<<<<

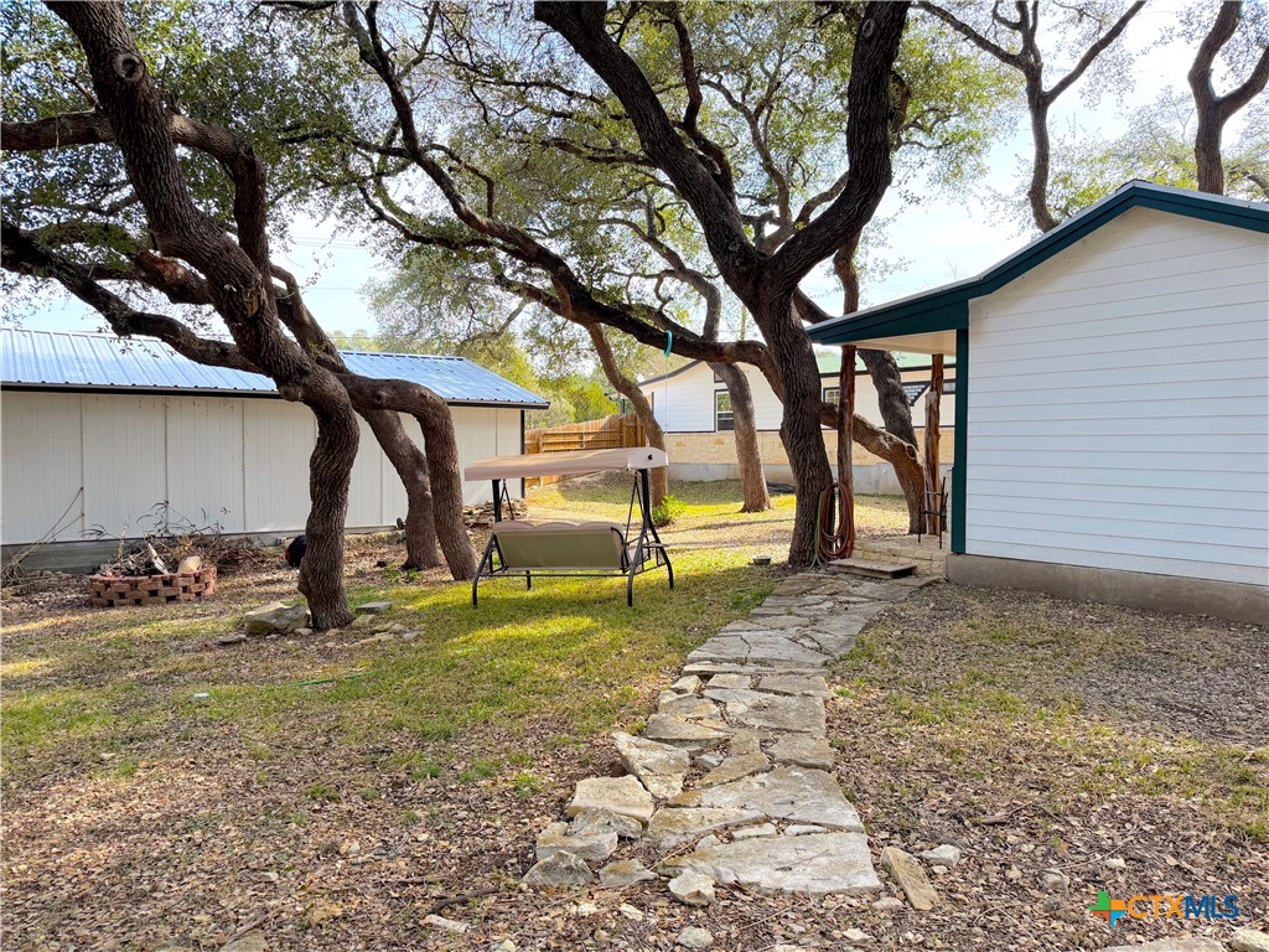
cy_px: 476
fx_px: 880
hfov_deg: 71.6
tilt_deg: -1.6
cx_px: 634
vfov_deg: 56.8
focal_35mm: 24
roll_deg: +0.1
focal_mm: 6.76
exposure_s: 1/1250
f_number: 1.78
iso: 100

>>>>

* EXERCISE REQUIREMENTS: Without including any pictures, reproduce the listing exactly.

* OUTPUT FOR THIS EXERCISE:
cy_px: 476
fx_px: 880
hfov_deg: 71.6
tilt_deg: -1.6
cx_px: 634
vfov_deg: 56.8
focal_35mm: 24
roll_deg: +0.1
focal_mm: 6.76
exposure_s: 1/1250
f_number: 1.78
iso: 100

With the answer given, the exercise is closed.